A Conversation with Tart and Sweet

A Conversation with Tart and Sweet

Jessie and Kelly, authors of Tart and Sweet tell us the most memorable part of writing the book and their favorite recipes for fall.

terrain: What was your favorite part about writing the book?

The favorite part of writing the book was the NYC photo shoot. The most memorable part of the shoot was when the amazing prop stylist, Christine, sent her assistant out to find a propane tank and outdoor gas burner IN THE MIDDLE OF MANHATTAN for the photo shoot.  This was no easy feat.  But the assistant somehow pulled it off… only to find out it's illegal to ignite a propane burner in New York City without a permit! So the assistant dashed out again and ten minutes later, showed up with a tall, lanky Senegalese man in a turban she just HAPPENED to bump into in Midtown who just HAPPENED to be carrying a permit for propane! The canning gods were with us that day.  The man lit the match and the indoor canning commenced.

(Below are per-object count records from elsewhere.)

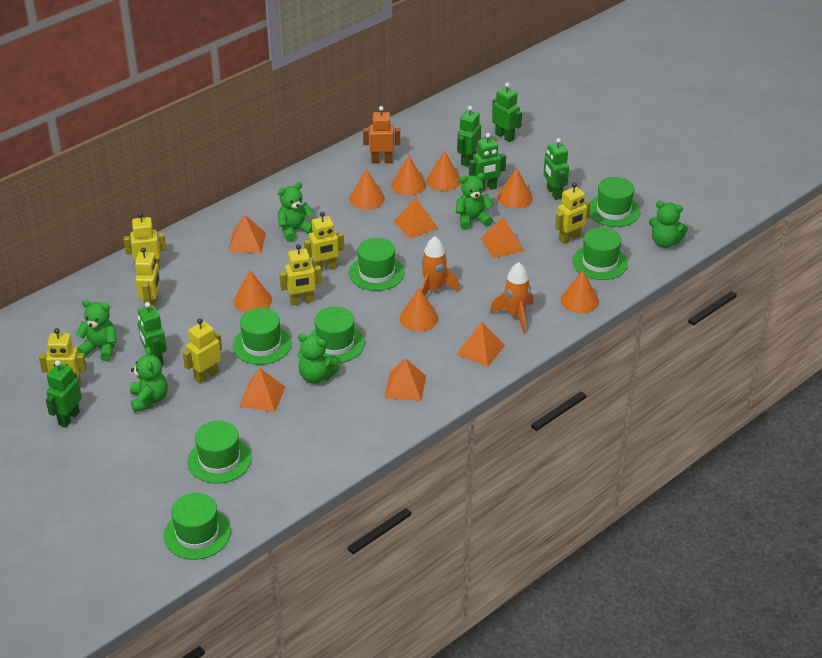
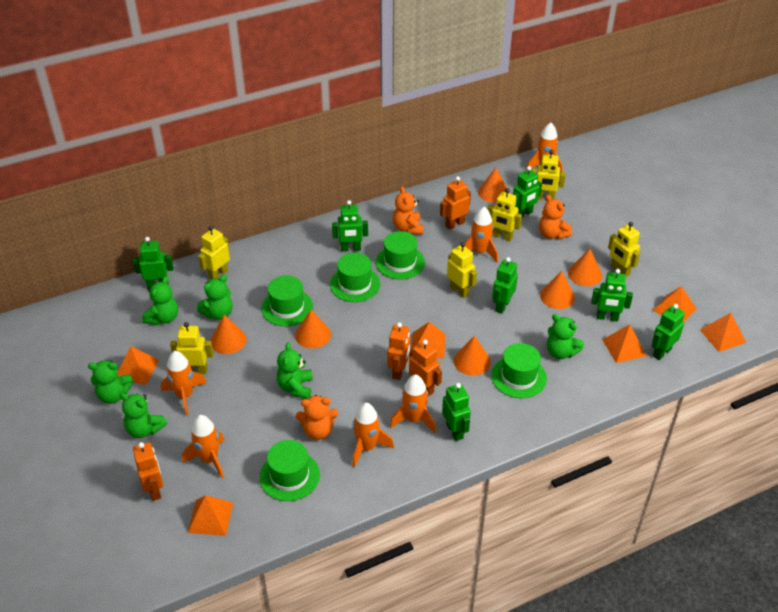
green hat: 7 -> 5
green robot: 6 -> 7
orange cone: 7 -> 6
orange robot: 1 -> 4
orange rocket: 2 -> 6
orange teddy bear: 0 -> 3
yellow robot: 7 -> 6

terrain: What do you think is the most common misconception about canning?

That sugar preserves food.  Sugar has some preserving characteristics, but it is not what keeps canned food from going bad.

terrain: What is your favorite unlikely ingredient to pickle?

Jessie: Pickled grapes are my fave.

Kelly: I like the calomondine marmalade. It was fun to find unusual fruits to use while visiting my folks in Florida. I am really into unusual floral herbs like rose, orange blossom, scented geranium, violet, lavender etc. and though I haven't worked with them yet and they're not in the book I am excited to work with paw paws this year!

terrain: What’s the one fall recipe you simply couldn’t go the season without cooking?

Jessie: The fiery Horseradish Beer Mustard takes sausages and smoked meats to another level, making it great for Oktoberfest.  A jar of this mustard makes a great gift for anyone hosting an Oktoberfest shin-dig.

Kelly: I am super into the pickled cherry tomatoes and the pickled mushrooms!